Monday, December 6, 2021

Prime Minister Lays Stress On Investment In Urban Centres

In the post Covid-19 world, India will be among a few countries which will be a shining example of spirited economic growth. Several optimistic projections are being made about the country’s economy in the coming fiscal year.

Prime Minister Narendra Modi’s call to investors to invest in India at the 3rd Annual Bloomberg New Economy Forum needs to be seen in this perspective. Indeed, blessed with a vibrant democracy, a business friendly atmosphere, huge market and a pro-business minded government, India is the solution to investors’ quest for good returns.

 Whether be the issues of mobility, urbanization or innovation—India offers exciting opportunities to investors. Prime Minister said the ongoing pandemic has shown the world that cities, which are also growth engines, are the most vulnerable. However, without further indulging in negativity of the Covid-19, he juxtaposed the pandemic with opportunity; Opportunity to reset things for developmental purposes.

 Undoubtedly, the pandemic triggered by Covid-19 has wrought havoc on what used to be community gatherings, sports and recreational activities and education across the world. Today, they are not the same as they used to be in the pre-Covid-19 situation. But the question is how to restart things. The Prime Minister’s response in this regard was unequivocal; he said restart can be done by rejuvenating urban centres.     

But for this, a reset of mind-set is required. Prime Minister Modi rightly observed that the post Covid-19 world will need a restart and this can’t happen without resetting processes and practices. By stating this, the Prime Minister was trying to draw investors’ attention towards investment opportunities which are galore in India’s urban areas, especially smart cities and urban centres.

 He was of the opinion that Covid-19 has given governments chances to accelerate the process of making cities more liveable for people.

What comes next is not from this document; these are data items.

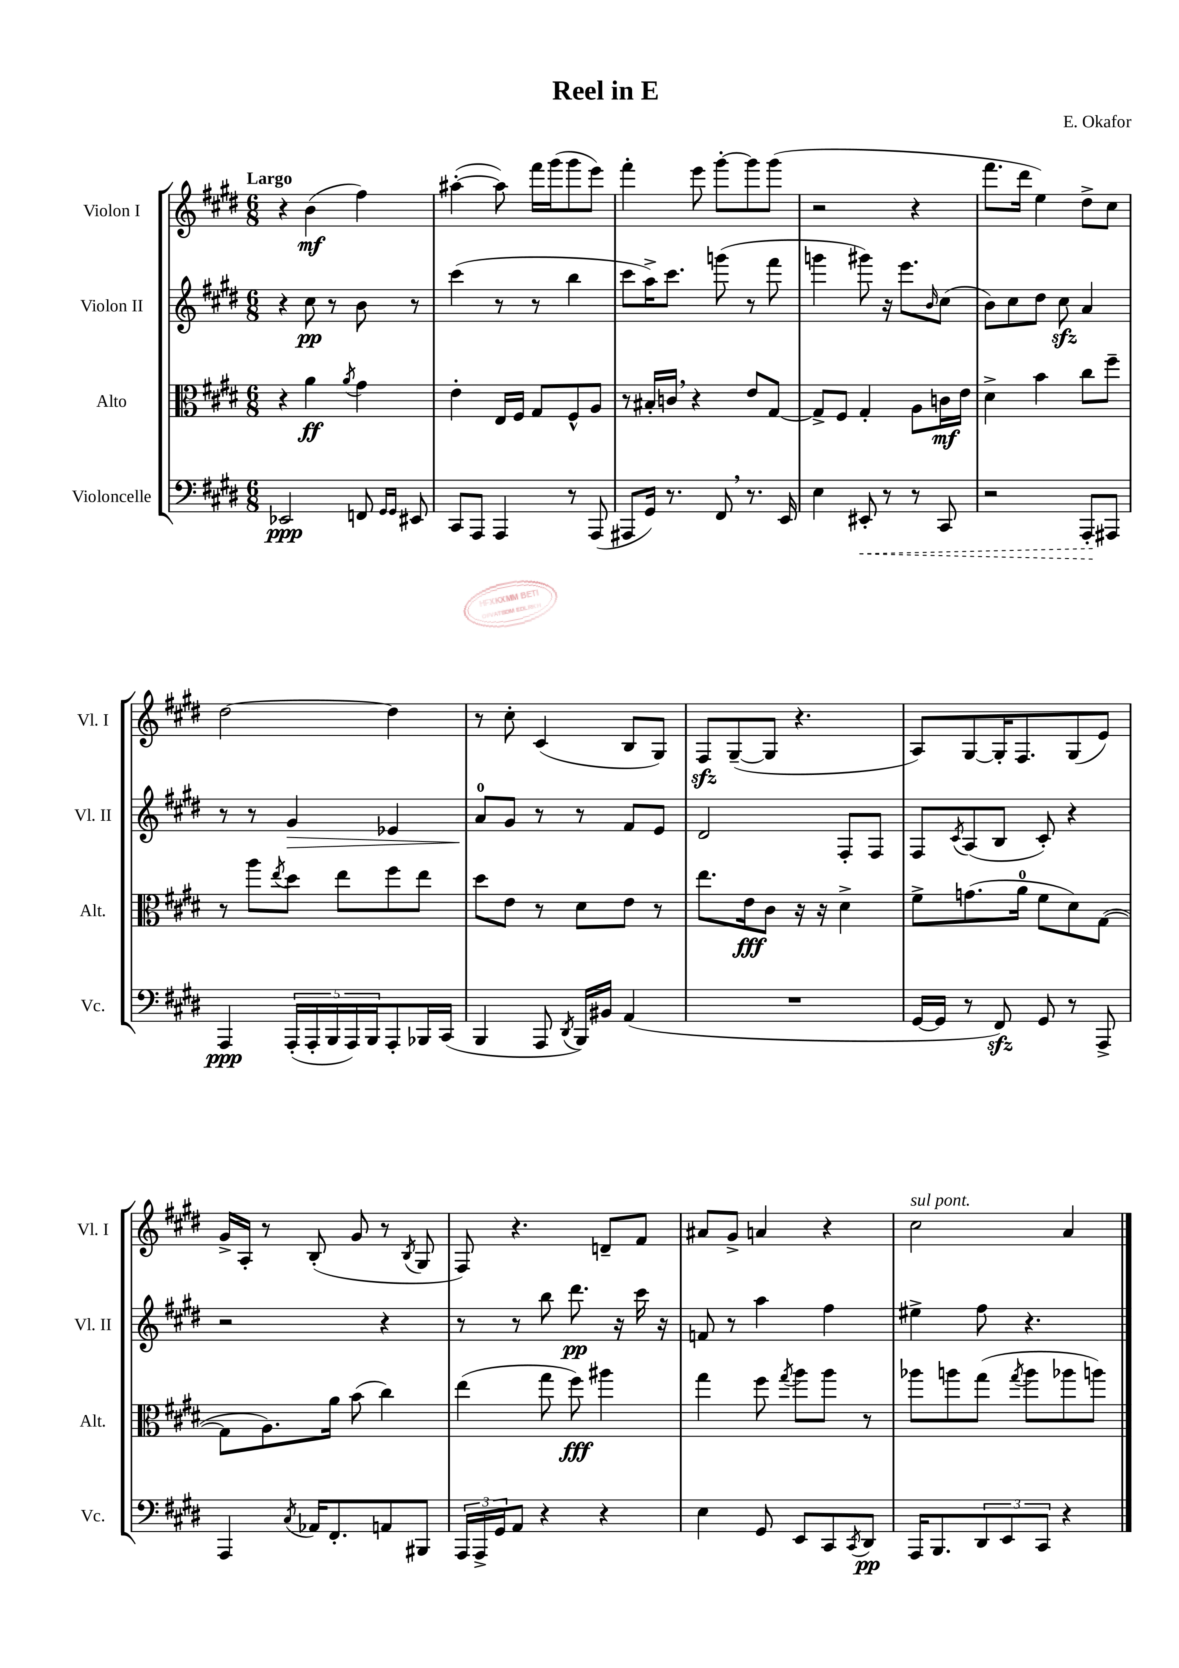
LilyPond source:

\header { title = "Reel in E" composer = "E. Okafor" }
<<
\new StaffGroup <<
\new Staff = "s0" \with { instrumentName = "Violon I" shortInstrumentName = "Vl. I" } {
    \clef treble \key e \major \numericTimeSignature \time 6/8 \tempo "Largo"
    r4 b'4\mf( fis''4) |
    ais''4~-.( ais''8) fis'''16 gis'''16( gis'''8 e'''8) |
    fis'''4-. e'''8 gis'''8~-. gis'''8 gis'''8( |
    r2 r4 |
    fis'''8. dis'''16 e''4) dis''8-> cis''8 |
    dis''2~ dis''4 |
    r8 cis''8-. cis'4( b8 gis8) |
    fis8\sfz gis8~--( gis8 r4. |
    a8) gis8~ gis16-. fis8. gis8( e'8) |
    gis'16-> a16-. r8 b8-.( gis'8 r8 \acciaccatura { b8 } gis8 |
    fis8) r4. d'8-- fis'8 |
    ais'8 gis'8-> a'4 r4 |
    cis''2^\markup { \italic "sul pont." } a'4 \bar "|." |
}
\new Staff = "s1" \with { instrumentName = "Violon II" shortInstrumentName = "Vl. II" } {
    \clef treble \key e \major \numericTimeSignature \time 6/8
    r4 cis''8\pp r8 b'8 r8 |
    cis'''4( r8 r8 b''4 |
    cis'''8 a''16->) cis'''8. g'''8( r8 fis'''8 |
    g'''4 gis'''8) r16 e'''8. \grace { b'16 } cis''8( |
    b'8) cis''8 dis''8 cis''8\sfz a'4 |
    r8 r8 gis'4\> ees'4 |
    a'8-0\! gis'8 r8 r8 fis'8 e'8 |
    dis'2 fis8-. fis8 |
    fis8 \acciaccatura { cis'8 } a8( b8 cis'8-.) r4 |
    r2 r4 |
    r8 r8 b''8 dis'''8.\pp r16 cis'''16 r16 |
    f'8 r8 a''4 fis''4 |
    eis''4-> fis''8 r4. \bar "|." |
}
\new Staff = "s2" \with { instrumentName = "Alto" shortInstrumentName = "Alt." } {
    \clef alto \key e \major \numericTimeSignature \time 6/8
    r4 a'4\ff \acciaccatura { a'8 } gis'4 |
    e'4-. e16 fis16 gis8 fis8-^ a8 |
    r8 bis16-. c'16 \breathe r4 e'8 gis8~ |
    gis8-> fis8 gis4-. a8 c'16\mf e'16 |
    dis'4-> b'4 cis''8 fis''8-- |
    r8 a''8 \acciaccatura { e''8 } dis''8 e''8 fis''8 e''8 |
    dis''8 e'8 r8 dis'8 e'8 r8 |
    e''8. e'16\fff cis'8 r16 r16 dis'4-> |
    fis'8-> g'8.( a'16-0 fis'8 dis'8) gis8~( |
    gis8 a8.) a'16 b'8( cis''4) |
    e''4( gis''8 fis''8\fff) ais''4 |
    gis''4 fis''8 \acciaccatura { gis''8 } a''8 a''8 r8 |
    aes''8 a''8 gis''8( \acciaccatura { gis''8 } a''8 aes''8 a''8) \bar "|." |
}
\new Staff = "s3" \with { instrumentName = "Violoncelle" shortInstrumentName = "Vc." } {
    \clef bass \key e \major \numericTimeSignature \time 6/8
    ees,2\ppp f,8 \grace { gis,16 gis,16 } eis,8 |
    cis,8 a,,8 a,,4 r8 a,,8( |
    ais,,8 gis,16) r8. fis,8 \breathe r8. e,16 |
    e4 \once \override Hairpin.style = #'dashed-line eis,8-.\< r8 r8 cis,8 |
    r2 a,,8-.\! ais,,8 |
    a,,4\ppp \tuplet 5/4 { a,,16-.( a,,16-. b,,16 a,,16) b,,16 } a,,8-. bes,,16 cis,16( |
    b,,4 a,,8 \acciaccatura { dis,8 } b,,16) bis,16 a,4( |
    R2. |
    gis,16~ gis,16 r8 fis,8\sfz) gis,8 r8 a,,8-> |
    a,,4 \acciaccatura { cis8 } aes,16 fis,8.-. a,8 bis,,8 |
    \tuplet 3/2 { a,,16 a,,16-> gis,16 } a,8 r4 r4 |
    e4 gis,8 e,8 cis,8 \acciaccatura { cis,8 } dis,8\pp |
    a,,16 b,,8. \tuplet 3/2 { dis,8 e,8 cis,8 } r4 \bar "|." |
}
>>
>>
\layout { \context { \Score \remove "Bar_number_engraver" } }
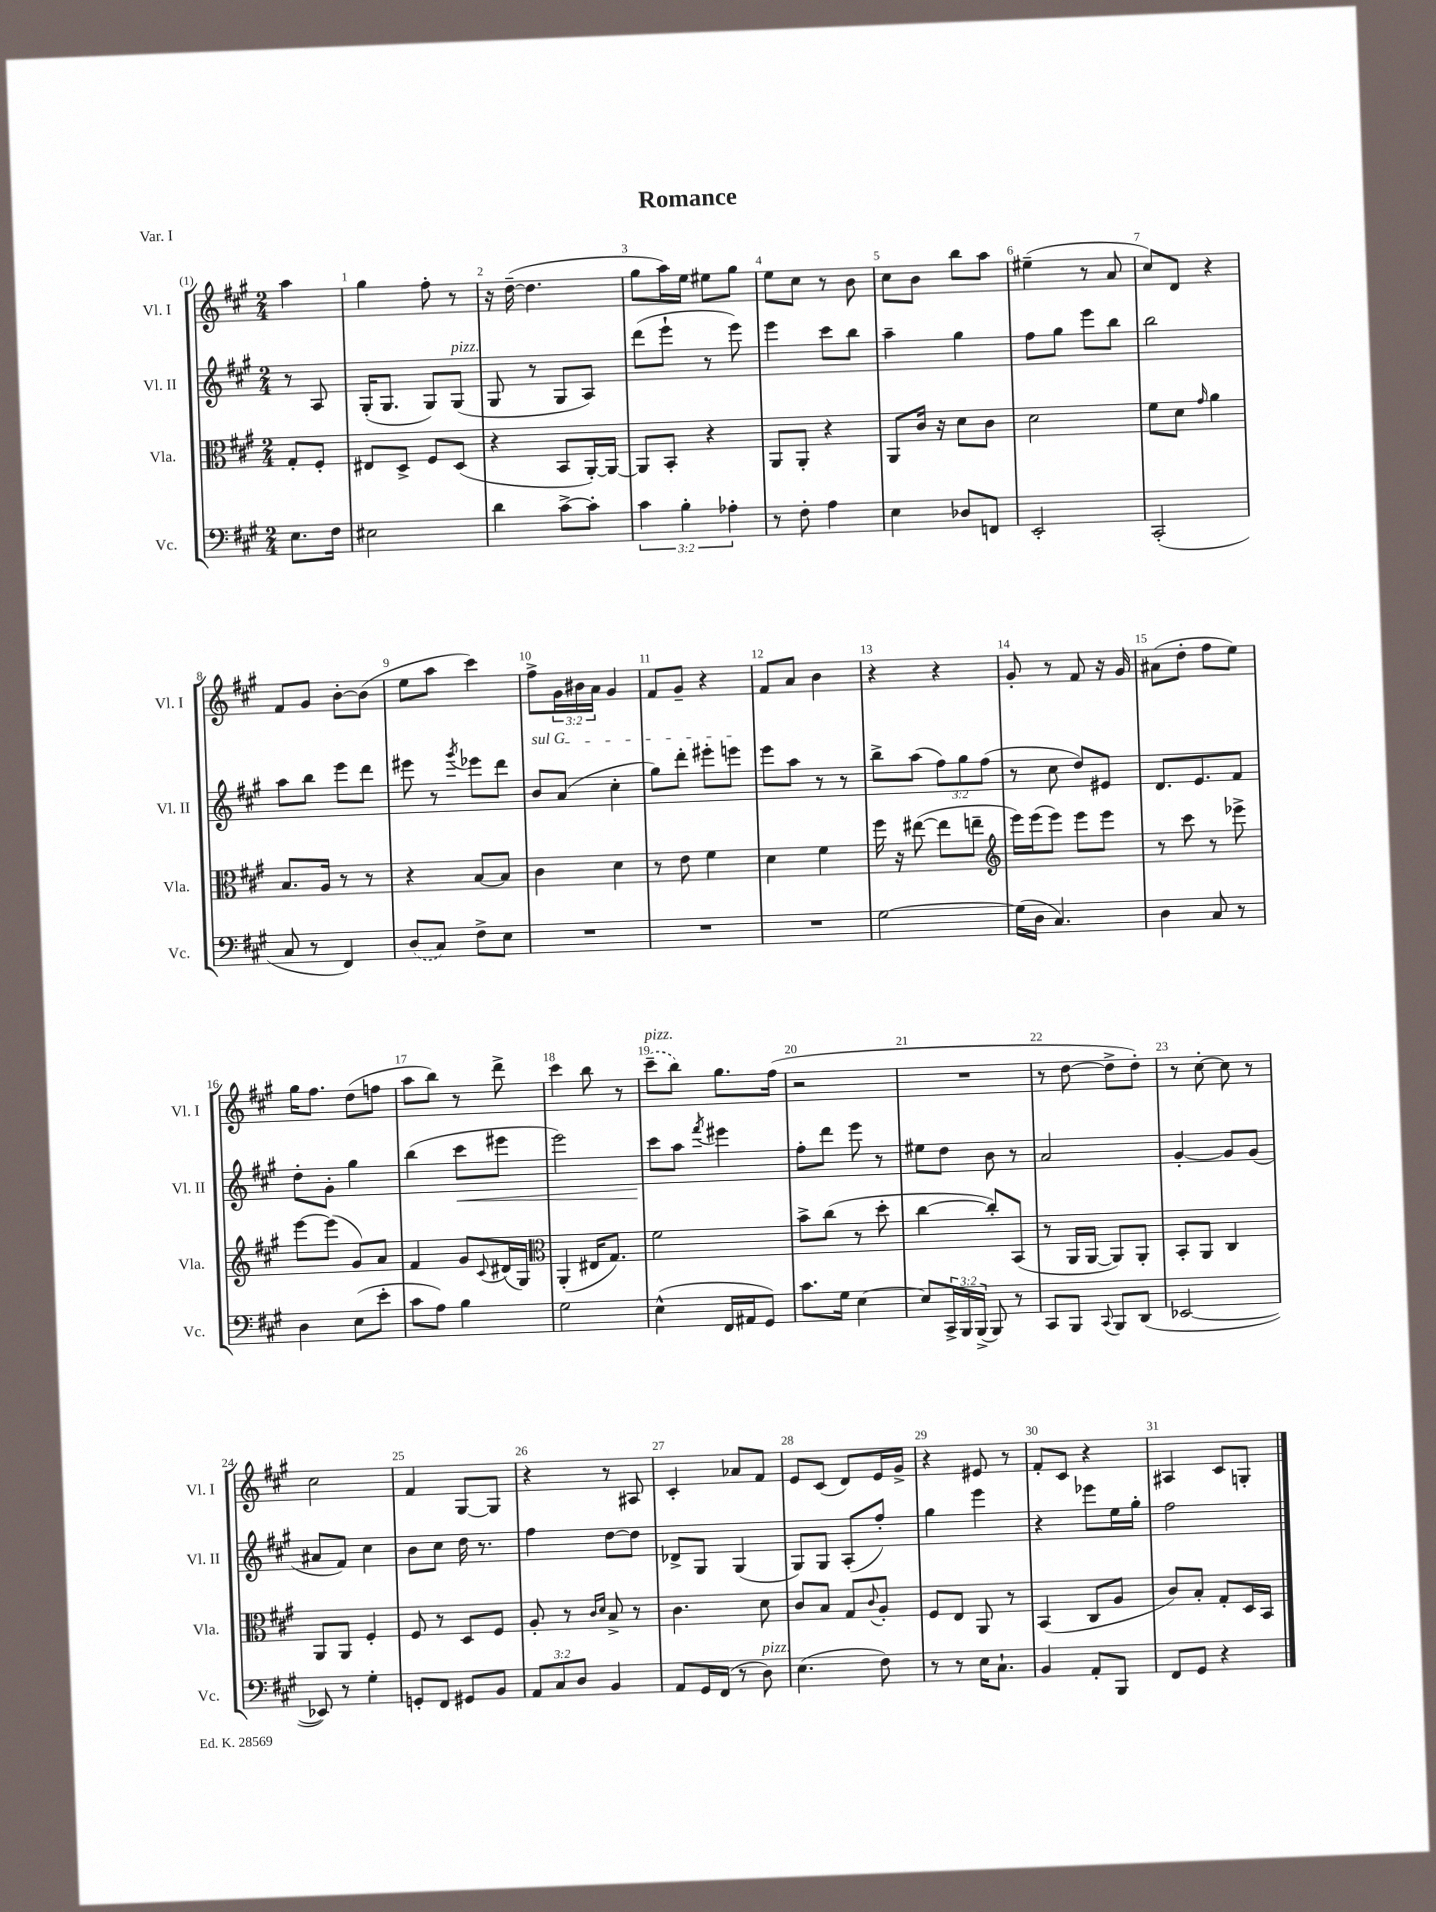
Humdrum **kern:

**kern	**kern	**kern	**kern
*staff4	*staff3	*staff2	*staff1
*clefF4	*clefC3	*clefG2	*clefG2
*k[f#c#g#]	*k[f#c#g#]	*k[f#c#g#]	*k[f#c#g#]
*M2/4	*M2/4	*M2/4	*M2/4
8.E	8G#'	8r	4aa
.	8F#'	8A	.
16F#	.	.	.
=	=	=	=
2E#	8E#	(16G#'	4gg#
.	.	8.G#	.
.	8D^	.	.
.	8F#	8G#)	8ff#'
.	(8D	(8G#	8r
=	=	=	=
4d	4r	8G#	16r
.	.	.	([16dd~
.	.	8r	4.dd]
[8c#^	8BB	8G#	.
8c#']	[16AA')	8A)	.
.	16AA_	.	.
=	=	=	=
6c#	8AA]	(8ddd	8gg#
.	8BB'	8eee`	16aa)
6B'	.	.	.
.	.	.	16ee
.	4r	8r	8ee#
6A-'	.	.	.
.	.	8eee)	8gg#
=	=	=	=
8r	8AA	4eee	8ee
8F#'	8AA'	.	8cc#
4A	4r	8ccc#	8r
.	.	8bb	8b
=	=	=	=
4E	8AA	4aa~	8cc#
.	16c#	.	8b
.	16r	.	.
8D-	8d	4gg#	8bb
8FF	8c#	.	8aa
=	=	=	=
2EE'	2d	8ff#	(4ee#~
.	.	8gg#	.
.	.	8eee	8r
.	.	8bb	8a
=	=	=	=
(2CC#'	8f#	2bb	8cc#)
.	8d	.	8d
.	16qqg#	.	.
.	4a	.	4r
=	=	=	=
8C#	8.B	8aa	8f#
8r	.	8bb	8g#
.	16A	.	.
4FF#)	8r	8eee	[8b'
.	8r	8ddd	(8b]
=	=	=	=
(8D	4r	8eee#	8ee
8C#)	.	8r	8aa
.	.	8qggg#	.
8F#^	[8B	8eee-	4ccc#)
8E	8B]	8ddd	.
=	=	=	=
2r	4c#	8b	8ff#^
.	.	(8a	24g#
.	.	.	24b#
.	.	.	24a
.	4d	4cc#'	4g#
=	=	=	=
2r	8r	8gg#)	8f#
.	8e	8ddd'	8g#~
.	4f#	8eee#'	4r
.	.	8eee	.
=	=	=	=
2r	4d	8eee	8f#
.	.	8aa	8a
.	4f#	8r	4b
.	.	8r	.
=	=	=	=
[2G#	16ff#	8bb^	4r
.	16r	.	.
.	([8ee#	(8aa	.
.	8ee#]	12ff#)	4r
.	.	12gg#	.
.	8ee~	.	.
.	.	(12ff#	.
=	=	=	=
*	*clefG2	*	*
(16G#]	16eee)	8r	8g#'
16D	(16eee	.	.
4.C#)	8eee)	8cc#	8r
.	8eee	8dd)	8f#
.	8eee	8e#	16r
.	.	.	16g#
=	=	=	=
4D	8r	8.d	(8a#
.	8ccc#	.	8dd'
.	.	8.e	.
8C#	8r	.	8ff#
8r	8eee-^	8f#	8ee)
=	=	=	=
4D	[8eee	8dd'	16gg#
.	.	.	8.ff#
.	(8eee]	8g#'	.
(8E	8g#)	4gg#	(8dd
8e'	8a	.	8ff
=	=	=	=
8c#	4f#	(4bb	8aa
8A)	.	.	8bb)
4B	8g#	8ccc#	8r
.	8qqc#	.	.
.	(16d#	8eee#	8ddd^
.	16G#)	.	.
=	=	=	=
*	*clefC3	*	*
2G#	(4AA'	2eee)	4ccc#
.	16E#	.	8bb
.	8.G#)	.	.
.	.	.	8r
=	=	=	=
(4E^^	2f#	8ccc#	(8ccc#~
.	.	8aa	8bb)
.	.	8qfff#	.
16FF#	.	4eee#	8.gg#
16AA#	.	.	.
8GG#)	.	.	.
.	.	.	(16ff#
=	=	=	=
8.c#	8b^	8ff#'	2r
.	(8cc#	8ddd	.
16G#	.	.	.
[4E	8r	8eee	.
.	8dd'	8r	.
=	=	=	=
8E]	[4cc#	8ee#	2r
24CC#^	.	8dd	.
24BBB	.	.	.
(24BBB^	.	.	.
8BBB)	8cc#'])	8b	.
8r	(8BB	8r	.
=	=	=	=
8CC#	8r	2a	8r
8BBB	16AA	.	[8dd
.	[16AA	.	.
8qqCC#	.	.	.
8BBB	8AA])	.	8dd^]
(8DD	8AA'	.	8dd')
=	=	=	=
[2EE-	8BB'	[4g#'	8r
.	8AA	.	[8cc#'
.	4C#	8g#]	8cc#]
.	.	(8g#	8r
=	=	=	=
8EE-])	8AA	8a#	2cc#
8r	8AA	8f#)	.
4G#'	4F#'	4cc#	.
=	=	=	=
8GG'	8F#	8b	4f#
8FF#	8r	8cc#	.
8GG#	8D	16dd	[8G#
.	.	8.r	.
8BB	8F#	.	8G#]
=	=	=	=
12AA	8A'	4ff#	4r
12C#	.	.	.
.	8r	.	.
12D	.	.	.
.	16qqc#	.	.
.	16qqd	.	.
4BB	8B^	[8dd	8r
.	8r	8dd]	8A#
=	=	=	=
8AA	4.c#	8d-^	4c#'
16GG#	.	8G#	.
(16FF#	.	.	.
8r	.	(4G#	8a-
8D)	8d	.	8f#
=	=	=	=
(4.E	8c#	8G#)	8e
.	8B	8G#	(8c#
.	8G#	(8A'	8d)
.	8qqc#	.	.
8F#)	8A'	8ff#')	16e
.	.	.	16g#^
=	=	=	=
8r	8F#	4gg#	4r
8r	8E	.	.
16E	8AA	4eee	8e#
8.C#`	.	.	.
.	8r	.	8r
=	=	=	=
4BB	(4BB	4r	8f#'
.	.	.	8c#
8AA'	8C#	8eee-	4r
8BBB	8A	16ee	.
.	.	16gg#'	.
=	=	=	=
8FF#	8c#)	2ff#	4A#
8GG#	8B'	.	.
4r	8G#'	.	8c#
.	16D	.	8G'
.	16BB	.	.
==	==	==	==
*-	*-	*-	*-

There is a need to build sustainable cities where a cleaner environment is the norm and not an exception. He said, he was looking at a future where a major chunk of education, healthcare and shopping may happen online. But at the same time he wishes an India where urban centres have the amenities of a city but the spirit of a village.

Undoubtedly, the main objective behind presenting such a wish was to sensitize the potential investors about opportunities in urban areas of India, where the developmental landscape has changed in the last few years.

Digital India, Start-up India, affordable housing, Real Estate (Regulation) Act and Metro Rail in 27 cities have helped in changing India’s urban landscape. Now there is a target to build close to 1000-kms. of Metro Rail system in the country by 2022. By undertaking such initiatives, India has twin goals: One, to create job avenues in urban areas and second, making Indian cities modern, clean, systematic and attractive.  

 Such yardsticks have been applied in the case of 100 Smart Cities selected through a two-stage process. It involved a nationwide competition upholding the philosophy of cooperative and competitive federalism. To drive home his message among investors that the Smart City projects are not ineffective, rather active and progressing well, the Prime Minister said these Smart Cities have prepared projects worth almost Rs 2 lakh crore or US$ 30 billion.

 Besides, projects worth Rs 1,40,000 crore or US$ 20 billion dollars have been completed or are nearing completion. By presenting a detailed picture of the work on the Smart City project, Prime Minister Modi put across a strong message that his government was committed to take India to new heights in the area of urbanization.

 Already, programmes like building houses for the poor, development of improved infrastructure, boosting public transport and providing clean drinking water in urban areas are on.  According to the Ministry of Housing and Urban Affairs, the country will have to develop up to 800 million square metres each year till 2030 to accommodate 40 percent of the population who are expected to live in Indian cities.